Leistungsstärkere Hybride

Unter der Motorhaube setzt der Sportage weiterhin auf Verbrennerantriebe – Benzin und Diesel – mit unterschiedlichen Elektrifizierungsstufen: mild-hybrid, Hybrid sowie Hybrid plug-in.

Der Diesel (1.6 CRDi 48V, 136 PS) bleibt im Angebot, stets mit Frontantrieb, und lässt sich entweder mit einem manuellen Sechsganggetriebe oder mit einer Automatik (Doppelkupplung) mit sieben Gängen kombinieren. Auf der Benzinseite arbeitet weiterhin der 1.6 T-GDI, wahlweise mit 150 PS oder 180 PS, jeweils mit Handschaltung oder Automatik sowie mit Front- oder Allradantrieb.

Die deutlichsten Änderungen betreffen offenbar die Hybridversionen, die an Leistung zulegen. Beim HEV (full hybrid) beträgt die maximale Systemleistung (1.6 T-GDI plus Elektromotor) nun 239 PS – das sind 24 PS mehr als zuvor.

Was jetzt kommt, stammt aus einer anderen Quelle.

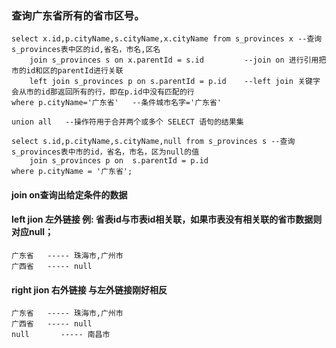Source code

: ﻿### 查询广东省所有的省市区号。
    select x.id,p.cityName,s.cityName,x.cityName from s_provinces x --查询s_provinces表中区的id,省名，市名,区名 
        join s_provinces s on x.parentId = s.id         --join on 进行引用把市的id和区的parentId进行关联
        left join s_provinces p on s.parentId = p.id    --left join 关键字会从市的id那返回所有的行，即在p.id中没有匹配的行
    where p.cityName='广东省'   --条件城市名字='广东省'
    
    union all   --操作符用于合并两个或多个 SELECT 语句的结果集
   
    select s.id,p.cityName,s.cityName,null from s_provinces s --查询s_provinces表中市的id，省名，市名，区为null的值
        join s_provinces p on  s.parentId = p.id    
    where p.cityName = '广东省';

#### join on查询出给定条件的数据
#### left jion 左外链接  例: 省表id与市表id相关联，如果市表没有相关联的省市数据则对应null；
    
	广东省   ----- 珠海市,广州市
	广西省   ----- null
	
#### right jion 右外链接 与左外链接刚好相反

	广东省   ----- 珠海市,广州市
	广西省   ----- null
	null       ----- 南昌市			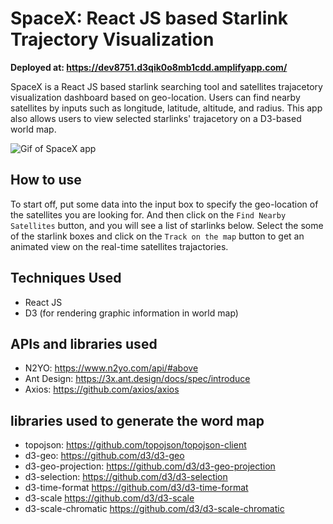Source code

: # SpaceX: React JS based Starlink Trajectory Visualization 
**Deployed at: https://dev8751.d3qik0o8mb1cdd.amplifyapp.com/**

SpaceX is a React JS based starlink searching tool and satellites trajacetory visualization dashboard based on geo-location. Users can find nearby satellites by inputs such as longitude, latitude, altitude, and radius. This app also allows users to view selected starlinks' trajacetory on a D3-based world map. 

![Gif of SpaceX app](./src/assets/gif/spacexapp.gif)

## How to use
To start off, put some data into the input box to specify the geo-location of the satellites you are looking for. And then click on the `Find Nearby Satellites` button, and you will see a list of starlinks below. Select the some of the starlink boxes and click on the `Track on the map` button to get an animated view on the real-time satellites trajactories.

## Techniques Used
* React JS
* D3 (for rendering graphic information in world map)

## APIs and libraries used
* N2YO: https://www.n2yo.com/api/#above 
* Ant Design: https://3x.ant.design/docs/spec/introduce 
* Axios: https://github.com/axios/axios 

## libraries used to generate the word map
* topojson:  https://github.com/topojson/topojson-client 
* d3-geo: https://github.com/d3/d3-geo 
* d3-geo-projection: https://github.com/d3/d3-geo-projection 
* d3-selection: https://github.com/d3/d3-selection 
* d3-time-format https://github.com/d3/d3-time-format
* d3-scale https://github.com/d3/d3-scale 
* d3-scale-chromatic https://github.com/d3/d3-scale-chromatic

Beim Sportage PHEV (Hybrid plug-in) fällt der Zuwachs noch grösser aus: plus 36 PS auf insgesamt 288 PS Systemleistung. Offen bleibt lediglich, wie sich die Reichweite im rein elektrischen Fahrbetrieb entwickelt hat.

Beide Hybridvarianten sind mit einem Sechsstufen-Automatikgetriebe gekoppelt und können mit Front- oder Allradantrieb ausgestattet sein. Beim PHEV ist der Frontantrieb dabei eine Premiere.

Wann kommt der Kia Sportage?

Aktuell ist lediglich bekannt, dass der neue Kia Sportage im dritten Quartal dieses Jahres bei den europäischen Händlern eintreffen soll. Ein offizieller Termin für Portugal liegt noch nicht vor; entsprechend dürften auch die Preise erst zu einem späteren Zeitpunkt kommuniziert werden.